Hirak: A roundtable on the Algerian protests

Hirak: A roundtable on the Algerian protests

Monday, 10 June 2019 - 1:00pm
Board Room, Kirdar Building, Middle East Centre, St Antony's College
Michael Willis (St Antony’s College)
James McDougall (Trinity College)
Hicham Yezza (Ceasefire Magazine) 
Latefa Guemar (University of East London) 

About the seminar:

Since late February, millions of Algerians have been taking to the streets of towns and cities across the country in massive, peaceful, weekly demonstrations. President Abdelaziz Bouteflika, whose projected candidacy for a fifth term of office sparked the protests, has resigned. Two former Prime Ministers have been referred to the Supreme Court on corruption charges, several of the country’s most prominent businessmen close to Bouteflika’s circle have been arrested, and the last two chiefs of the internal security services are in jail. New presidential elections that were to be managed by a caretaker government have been cancelled in the face of popular pressure. This round table will be an opportunity to discuss these extraordinary, ongoing events, their origins and possible outcomes.

The event is free and open to all!

About the speakers:

Michael Willis, Fellow of the Middle East Centre and author of The Islamist challenge in Algeria: A Political History.

James McDougall,
Professor of modern and contemporary history and author of A History of Algeria (2017)
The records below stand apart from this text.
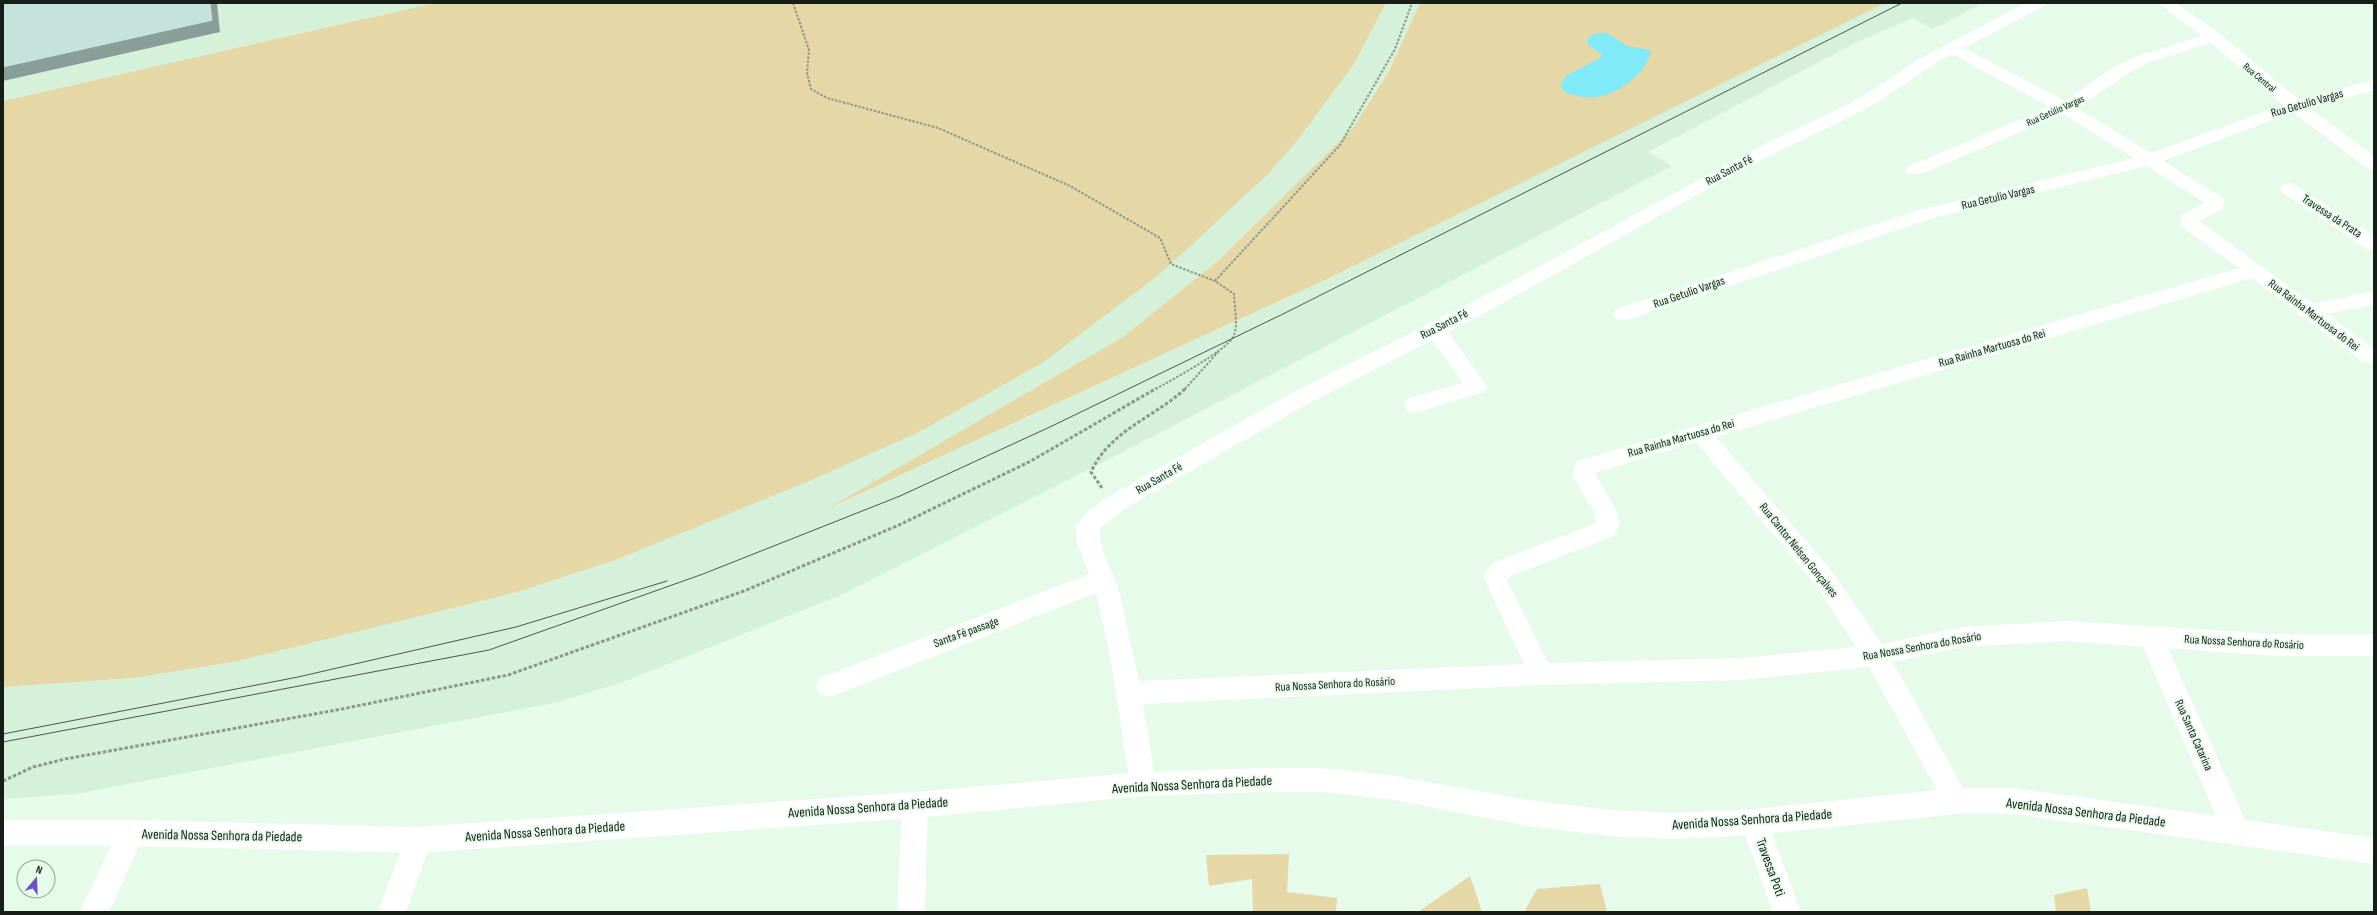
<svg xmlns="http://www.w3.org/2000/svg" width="2377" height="915" font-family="'Sofia Sans Condensed',sans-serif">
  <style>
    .built { fill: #d5f1da }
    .green { fill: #e5d7a6 }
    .water { fill: #80eaf9 }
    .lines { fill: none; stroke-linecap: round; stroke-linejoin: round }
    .path-far1 { stroke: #8a998c; stroke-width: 2; stroke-dasharray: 2.5 1.5; stroke-linecap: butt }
    .path { stroke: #8a998c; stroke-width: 3; stroke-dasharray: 3.5 2; stroke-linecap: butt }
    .street { fill: #fff; fill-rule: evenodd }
    .secondary { fill: #fff; fill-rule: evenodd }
    .tram { stroke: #4b564d; stroke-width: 1 }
    .shaded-wall { fill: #8a9e99 }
    .building { fill: #c5e2db; stroke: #8a9e99 }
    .labels { text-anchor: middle; stroke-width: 3.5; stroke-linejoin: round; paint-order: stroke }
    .far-street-label { font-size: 10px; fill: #171e18; stroke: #e6fbea }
    .street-label { font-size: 12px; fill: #171e18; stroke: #e6fbea }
    .near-street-label { font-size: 14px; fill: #171e18; stroke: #e6fbea }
  </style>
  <rect width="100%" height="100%" fill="#e6fbea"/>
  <!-- built -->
  <g class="built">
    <path d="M3,3H434L3,101Z"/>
    <path d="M1386,3H1420L1388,73L1353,128L1219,260L1123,337L833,507L1325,280L1885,3H1983L1933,29L1913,18L1859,41L1648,152L1672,166L1111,458L841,595L620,683L554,703L75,794L3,799V687L134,678L238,661L514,593L618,559L807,482L1268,174L1297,141L1354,64Z"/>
  </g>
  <!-- green -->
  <g class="green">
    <path d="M435,3H1386L1354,64L1297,141L1268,174L1184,252L1156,277L1042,363L917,433L807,482L618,559L514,593L238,661L134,678L3,687V101Z"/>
    <path d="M1420,3H1885L1325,280L827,509L1123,337L1219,260L1353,128L1388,73Z"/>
    <path d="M1289,854L1287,892L1337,898L1336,912H1253L1252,879L1209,886L1206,855Z"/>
    <path d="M1470,876L1482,912H1418Z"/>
    <path d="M1600,884L1607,912H1524L1537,889Z"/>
    <path d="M2087,888L2091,912H2056L2054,895Z"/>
  </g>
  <!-- water -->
  <path class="water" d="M1601,33H1607L1627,46L1651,50C1648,73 1618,94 1597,97C1586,99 1576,95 1566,93L1560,85L1566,76L1600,58L1602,54L1589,46L1587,40L1593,34Z"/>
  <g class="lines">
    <!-- path-far1 -->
    <g class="path-far1">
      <path d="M793,3L809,50L807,73L811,89L827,98L938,128L1070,186L1160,238L1171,264L1215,281L1234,294C1234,306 1239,327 1233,337C1226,351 1171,380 1156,389"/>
      <path d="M1215,281L1340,145L1395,49L1412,3"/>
      <path d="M1185,389L1219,351"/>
    </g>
    <!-- path -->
    <g class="path">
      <path d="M1102,488L1091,472C1110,430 1154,418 1186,388"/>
      <path d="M3,781L33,767L65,759L342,709L508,675L744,591L899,525L1029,462L1157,388"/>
    </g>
    <!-- street -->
    <g class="street">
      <path d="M2026,3H2046L2044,6L1964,48L2065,101L2114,67L2135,57L2202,36L2158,3H2176L2220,34L2299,100L2374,80V90L2309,108L2374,156V171L2368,169L2293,112L2163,161L2221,197L2224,201L2222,210L2199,221L2313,304L2374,291V305L2327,314L2374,349V363L2363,362L2252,278L1716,437L1831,570L1882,644L1963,627L2068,621L2275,634H2374V656H2275L2168,648L2251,833L2247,842L2237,846L2227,842L2143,647L2068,641L1963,647L1893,662L1970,801L1966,810L1957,814L1948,810L1869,667L1742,680L1541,685L1143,704L1156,784L1152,793L1143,796L1134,793L1130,784L1111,662L1096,593L838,694L829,697L820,694L816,686L820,678L1089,574L1077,543L1076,526L1087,512L1108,497L1292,393L1509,283L1763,145L1851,103L1890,79L1915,61ZM2211,43L2283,105L2151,153L2077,108L2126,75L2147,63ZM1952,54L2050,107L1909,166L1906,170L1909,174H1921L2063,114L2134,158L1923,209L1616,309L1613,314L1616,319L1623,321L1630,319L1933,218L2147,166L2205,203L2182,214L2180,223L2182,227L2239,268L1577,461L1572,475L1593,510L1597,523L1497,561L1487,569L1483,576L1524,664L1139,681L1119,590L1103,551L1099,529L1124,509L1306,405L1432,340L1463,383L1407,399L1404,405L1407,411L1415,413L1484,392L1488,387L1484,382L1448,332C1558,275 1665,210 1775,153C1804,138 1834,126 1862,111C1894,94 1920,71 1952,54ZM1696,442L1815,584L1856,647L1742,658L1548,663L1507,580L1513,575L1614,536L1620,523L1615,508L1595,473Z"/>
      <path d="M2289,183L2295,185L2374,236V251L2367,249L2283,193L2280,189L2283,185Z"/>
      <path d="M915,792L925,796L928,805L925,912H897L902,805L905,796Z"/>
      <path d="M1754,809L1764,813L1801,912H1773L1740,822L1744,813Z"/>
      <path d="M131,820L141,824L145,833L109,912H80L121,824Z"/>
      <path d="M418,827L428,831L432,840L406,912H378L408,831Z"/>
    </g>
    <!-- secondary -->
    <path class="secondary" d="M1262,768H1321L1389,775L1528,800L1611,810L1672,813L1754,809L1957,788H2014L2374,838V864L2014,814H1957L1754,835L1672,839L1611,836L1528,826L1389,799L1321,792H1262L1143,796L915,818L418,853L131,846H3V820H131L418,827L915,792L1143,772Z"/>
    <!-- tram -->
    <g class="tram">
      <path d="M3,734L298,677L516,627L667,581"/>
      <path d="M3,742L489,650L703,574L900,496L1052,426L1285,313L1902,3"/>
    </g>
  </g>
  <!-- shaded-wall -->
  <path class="shaded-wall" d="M211,3H217L220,32L3,81V68Z"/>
  <!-- building -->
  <path class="building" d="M3,3H211L213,21L3,68Z"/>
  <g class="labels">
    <!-- far-street labels -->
    <g class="far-street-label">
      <text transform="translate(2260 77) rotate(40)" y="4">Rua Central</text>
      <text transform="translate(2055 110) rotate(-24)" y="4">Rua Getúlio Vargas</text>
    </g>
    <!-- street labels -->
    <g class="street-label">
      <text transform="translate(2307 103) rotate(-16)" y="4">Rua Getulio Vargas</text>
      <text transform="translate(1729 170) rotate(-28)" y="4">Rua Santa Fé</text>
      <text transform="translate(1998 197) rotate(-13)" y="4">Rua Getulio Vargas</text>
      <text transform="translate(2332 216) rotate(33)" y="4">Travessa da Prata</text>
      <text transform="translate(1689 292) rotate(-19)" y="4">Rua Getulio Vargas</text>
      <text transform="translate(2314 315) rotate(37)" y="4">Rua Rainha Martuosa do Rei</text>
      <text transform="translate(1444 324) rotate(-27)" y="4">Rua Santa Fé</text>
      <text transform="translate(1992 348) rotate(-16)" y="4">Rua Rainha Martuosa do Rei</text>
      <text transform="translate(1681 438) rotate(-16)" y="4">Rua Rainha Martuosa do Rei</text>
      <text transform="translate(1159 478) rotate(-30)" y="4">Rua Santa Fé</text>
      <text transform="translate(1799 550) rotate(51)" y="4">Rua Cantor Nelson Gonçalves</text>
      <text transform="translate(966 632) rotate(-20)" y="4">Santa Fé passage</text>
      <text transform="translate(2244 642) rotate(3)" y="4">Rua Nossa Senhora do Rosário</text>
      <text transform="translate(1922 646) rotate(-10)" y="4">Rua Nossa Senhora do Rosário</text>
      <text transform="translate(1335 684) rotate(-3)" y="4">Rua Nossa Senhora do Rosário</text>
      <text transform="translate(2194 735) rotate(66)" y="4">Rua Santa Catarina</text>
    </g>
    <!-- near-street labels -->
    <g class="near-street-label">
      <text transform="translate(1192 784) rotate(-3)" y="5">Avenida Nossa Senhora da Piedade</text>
      <text transform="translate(868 807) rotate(-4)" y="5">Avenida Nossa Senhora da Piedade</text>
      <text transform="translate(2086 812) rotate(7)" y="5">Avenida Nossa Senhora da Piedade</text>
      <text transform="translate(1752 819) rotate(-4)" y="5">Avenida Nossa Senhora da Piedade</text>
      <text transform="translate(545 831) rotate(-4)" y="5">Avenida Nossa Senhora da Piedade</text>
      <text transform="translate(222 835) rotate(1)" y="5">Avenida Nossa Senhora da Piedade</text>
      <text transform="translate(1771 867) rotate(70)" y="5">Travessa Poti</text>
    </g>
  </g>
  <!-- border -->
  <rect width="2377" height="915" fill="none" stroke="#171e18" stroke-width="8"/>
  <!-- north arrow -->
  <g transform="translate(36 879) rotate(19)"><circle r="19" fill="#e6fbea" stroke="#93a396"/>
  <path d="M0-3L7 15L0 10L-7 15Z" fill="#7350c9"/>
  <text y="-6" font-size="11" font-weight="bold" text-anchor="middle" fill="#171e18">N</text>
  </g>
</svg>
Foreign Affairs  The Fall of Abdelaziz Bouteflika
BBC News         How Algeria's army sacrificed a president to keep power

Latefa Guemar has significant experience researching Algeria, gender, diaspora studies and refugee studies. She has collaborated extensively on publications and research over the last year on Algeria, civil society, the Hirak mobilisation and more. She obtained her PHD from University of East London and has published on that topic of the Feminization of Forced Migration - case studies from Algeria and the Black Decade. She has a significant network in London with the Algerian diaspora and across Algeria, in Jijel where she was born, in Oran where she grew up and in Algiers where she studied.

My  presentation builds on one year of previous research into civil society in Algeria, particularly trough online discourse analysis ( mainly Facebook and Youtube), and my  participation to Hirak  in Oran, Algiers and London. I will explore how Algerians have taken on such a powerful regime and prevented violence, despite deep frustrations and a history of violent mobilisation for political change. I will focus principally on young people, students and young women in particular who - supported by their families – have been the main actors of the Hirak.

Hicham Yezza is an Algerian writer and editor based in the UK. He's a regular commentator on politics, the media and civil liberties, and is a contributor to the BBC, Al-Jazeera, the Guardian, amongst others. He's a columnist on North Africa and the Middle East for OpenDemocracy, and is the Editor-in-Chief of Ceasefire, a UK-based cultural and political magazine. 

Hicham will reflect on the echoes and lessons of recent Algerian history, notably the aborted democratic opening of 1988-1992, as well as the critical role of a decade of political and social dissent, in creating the necessary conditions for the present moment. Will a new generation successfully navigate the perennial faultlines of identity, history and citizenship?